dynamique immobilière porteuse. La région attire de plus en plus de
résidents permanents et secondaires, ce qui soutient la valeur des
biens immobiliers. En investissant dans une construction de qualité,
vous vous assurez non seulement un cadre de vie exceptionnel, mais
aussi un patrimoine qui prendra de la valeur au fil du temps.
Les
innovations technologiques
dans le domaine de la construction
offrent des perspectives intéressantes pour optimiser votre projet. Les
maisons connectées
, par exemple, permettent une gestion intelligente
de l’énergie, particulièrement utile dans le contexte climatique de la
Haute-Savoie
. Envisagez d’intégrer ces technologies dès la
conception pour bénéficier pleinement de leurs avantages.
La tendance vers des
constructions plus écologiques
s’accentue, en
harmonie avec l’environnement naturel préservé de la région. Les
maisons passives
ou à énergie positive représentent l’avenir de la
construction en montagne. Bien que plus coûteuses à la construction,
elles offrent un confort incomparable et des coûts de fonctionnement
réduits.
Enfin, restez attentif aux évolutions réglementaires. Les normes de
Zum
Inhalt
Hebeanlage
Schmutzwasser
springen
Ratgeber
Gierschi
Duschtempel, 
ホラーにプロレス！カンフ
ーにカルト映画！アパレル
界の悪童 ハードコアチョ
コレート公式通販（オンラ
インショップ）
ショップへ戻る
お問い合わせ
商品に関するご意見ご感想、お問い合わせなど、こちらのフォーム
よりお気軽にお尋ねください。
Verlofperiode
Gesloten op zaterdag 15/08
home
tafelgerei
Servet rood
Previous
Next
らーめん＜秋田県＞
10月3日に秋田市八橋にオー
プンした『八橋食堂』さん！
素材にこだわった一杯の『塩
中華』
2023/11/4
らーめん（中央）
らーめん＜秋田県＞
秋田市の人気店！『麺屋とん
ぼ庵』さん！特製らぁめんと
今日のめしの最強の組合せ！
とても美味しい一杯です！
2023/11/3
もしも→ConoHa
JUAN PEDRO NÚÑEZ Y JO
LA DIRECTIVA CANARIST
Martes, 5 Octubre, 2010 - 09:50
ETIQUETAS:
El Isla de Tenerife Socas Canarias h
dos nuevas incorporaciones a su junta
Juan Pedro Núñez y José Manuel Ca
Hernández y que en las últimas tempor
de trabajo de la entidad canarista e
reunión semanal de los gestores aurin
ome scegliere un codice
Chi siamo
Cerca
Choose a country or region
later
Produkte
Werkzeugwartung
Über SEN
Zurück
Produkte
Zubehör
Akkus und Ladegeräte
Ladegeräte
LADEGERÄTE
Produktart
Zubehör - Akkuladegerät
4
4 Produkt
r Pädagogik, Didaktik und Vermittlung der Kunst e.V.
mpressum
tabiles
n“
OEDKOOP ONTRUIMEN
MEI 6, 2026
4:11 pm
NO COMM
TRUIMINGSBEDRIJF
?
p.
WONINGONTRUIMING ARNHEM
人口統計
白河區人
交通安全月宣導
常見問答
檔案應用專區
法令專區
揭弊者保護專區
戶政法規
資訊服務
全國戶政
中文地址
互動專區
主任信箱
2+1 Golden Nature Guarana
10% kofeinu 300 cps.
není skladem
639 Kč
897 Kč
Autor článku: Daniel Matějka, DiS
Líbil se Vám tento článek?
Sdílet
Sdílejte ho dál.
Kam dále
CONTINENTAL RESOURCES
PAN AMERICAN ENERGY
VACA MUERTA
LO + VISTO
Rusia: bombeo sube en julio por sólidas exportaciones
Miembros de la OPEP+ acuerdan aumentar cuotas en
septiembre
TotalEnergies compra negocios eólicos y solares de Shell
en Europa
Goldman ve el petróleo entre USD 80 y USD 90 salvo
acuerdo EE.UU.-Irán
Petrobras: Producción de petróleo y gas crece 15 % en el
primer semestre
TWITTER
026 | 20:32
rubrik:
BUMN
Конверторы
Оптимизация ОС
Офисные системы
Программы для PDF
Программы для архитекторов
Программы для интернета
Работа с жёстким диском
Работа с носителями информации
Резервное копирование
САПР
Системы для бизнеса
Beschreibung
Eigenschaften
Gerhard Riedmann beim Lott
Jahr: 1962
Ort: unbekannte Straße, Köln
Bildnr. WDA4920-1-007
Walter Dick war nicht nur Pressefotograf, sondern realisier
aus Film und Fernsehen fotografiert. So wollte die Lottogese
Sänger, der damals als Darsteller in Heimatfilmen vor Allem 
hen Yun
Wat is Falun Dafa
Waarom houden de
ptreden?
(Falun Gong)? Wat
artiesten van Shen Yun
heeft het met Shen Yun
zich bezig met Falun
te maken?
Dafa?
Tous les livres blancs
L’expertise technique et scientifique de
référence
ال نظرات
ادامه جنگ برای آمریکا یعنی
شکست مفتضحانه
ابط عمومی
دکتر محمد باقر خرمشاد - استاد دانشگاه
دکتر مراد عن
____________________
_What you should do_
Reproduce the material above, every line of it, exactly.

_Your solution_
dynamique immobilière porteuse. La région attire de plus en plus de
résidents permanents et secondaires, ce qui soutient la valeur des
biens immobiliers. En investissant dans une construction de qualité,
vous vous assurez non seulement un cadre de vie exceptionnel, mais
aussi un patrimoine qui prendra de la valeur au fil du temps.
Les
innovations technologiques
dans le domaine de la construction
offrent des perspectives intéressantes pour optimiser votre projet. Les
maisons connectées
, par exemple, permettent une gestion intelligente
de l’énergie, particulièrement utile dans le contexte climatique de la
Haute-Savoie
. Envisagez d’intégrer ces technologies dès la
conception pour bénéficier pleinement de leurs avantages.
La tendance vers des
constructions plus écologiques
s’accentue, en
harmonie avec l’environnement naturel préservé de la région. Les
maisons passives
ou à énergie positive représentent l’avenir de la
construction en montagne. Bien que plus coûteuses à la construction,
elles offrent un confort incomparable et des coûts de fonctionnement
réduits.
Enfin, restez attentif aux évolutions réglementaires. Les normes de
Zum
Inhalt
Hebeanlage
Schmutzwasser
springen
Ratgeber
Gierschi
Duschtempel, 
ホラーにプロレス！カンフ
ーにカルト映画！アパレル
界の悪童 ハードコアチョ
コレート公式通販（オンラ
インショップ）
ショップへ戻る
お問い合わせ
商品に関するご意見ご感想、お問い合わせなど、こちらのフォーム
よりお気軽にお尋ねください。
Verlofperiode
Gesloten op zaterdag 15/08
home
tafelgerei
Servet rood
Previous
Next
らーめん＜秋田県＞
10月3日に秋田市八橋にオー
プンした『八橋食堂』さん！
素材にこだわった一杯の『塩
中華』
2023/11/4
らーめん（中央）
らーめん＜秋田県＞
秋田市の人気店！『麺屋とん
ぼ庵』さん！特製らぁめんと
今日のめしの最強の組合せ！
とても美味しい一杯です！
2023/11/3
もしも→ConoHa
JUAN PEDRO NÚÑEZ Y JO
LA DIRECTIVA CANARIST
Martes, 5 Octubre, 2010 - 09:50
ETIQUETAS:
El Isla de Tenerife Socas Canarias h
dos nuevas incorporaciones a su junta
Juan Pedro Núñez y José Manuel Ca
Hernández y que en las últimas tempor
de trabajo de la entidad canarista e
reunión semanal de los gestores aurin
ome scegliere un codice
Chi siamo
Cerca
Choose a country or region
later
Produkte
Werkzeugwartung
Über SEN
Zurück
Produkte
Zubehör
Akkus und Ladegeräte
Ladegeräte
LADEGERÄTE
Produktart
Zubehör - Akkuladegerät
4
4 Produkt
r Pädagogik, Didaktik und Vermittlung der Kunst e.V.
mpressum
tabiles
n“
OEDKOOP ONTRUIMEN
MEI 6, 2026
4:11 pm
NO COMM
TRUIMINGSBEDRIJF
?
p.
WONINGONTRUIMING ARNHEM
人口統計
白河區人
交通安全月宣導
常見問答
檔案應用專區
法令專區
揭弊者保護專區
戶政法規
資訊服務
全國戶政
中文地址
互動專區
主任信箱
2+1 Golden Nature Guarana
10% kofeinu 300 cps.
není skladem
639 Kč
897 Kč
Autor článku: Daniel Matějka, DiS
Líbil se Vám tento článek?
Sdílet
Sdílejte ho dál.
Kam dále
CONTINENTAL RESOURCES
PAN AMERICAN ENERGY
VACA MUERTA
LO + VISTO
Rusia: bombeo sube en julio por sólidas exportaciones
Miembros de la OPEP+ acuerdan aumentar cuotas en
septiembre
TotalEnergies compra negocios eólicos y solares de Shell
en Europa
Goldman ve el petróleo entre USD 80 y USD 90 salvo
acuerdo EE.UU.-Irán
Petrobras: Producción de petróleo y gas crece 15 % en el
primer semestre
TWITTER
026 | 20:32
rubrik:
BUMN
Конверторы
Оптимизация ОС
Офисные системы
Программы для PDF
Программы для архитекторов
Программы для интернета
Работа с жёстким диском
Работа с носителями информации
Резервное копирование
САПР
Системы для бизнеса
Beschreibung
Eigenschaften
Gerhard Riedmann beim Lott
Jahr: 1962
Ort: unbekannte Straße, Köln
Bildnr. WDA4920-1-007
Walter Dick war nicht nur Pressefotograf, sondern realisier
aus Film und Fernsehen fotografiert. So wollte die Lottogese
Sänger, der damals als Darsteller in Heimatfilmen vor Allem 
hen Yun
Wat is Falun Dafa
Waarom houden de
ptreden?
(Falun Gong)? Wat
artiesten van Shen Yun
heeft het met Shen Yun
zich bezig met Falun
te maken?
Dafa?
Tous les livres blancs
L’expertise technique et scientifique de
référence
ال نظرات
ادامه جنگ برای آمریکا یعنی
شکست مفتضحانه
ابط عمومی
دکتر محمد باقر خرمشاد - استاد دانشگاه
دکتر مراد عن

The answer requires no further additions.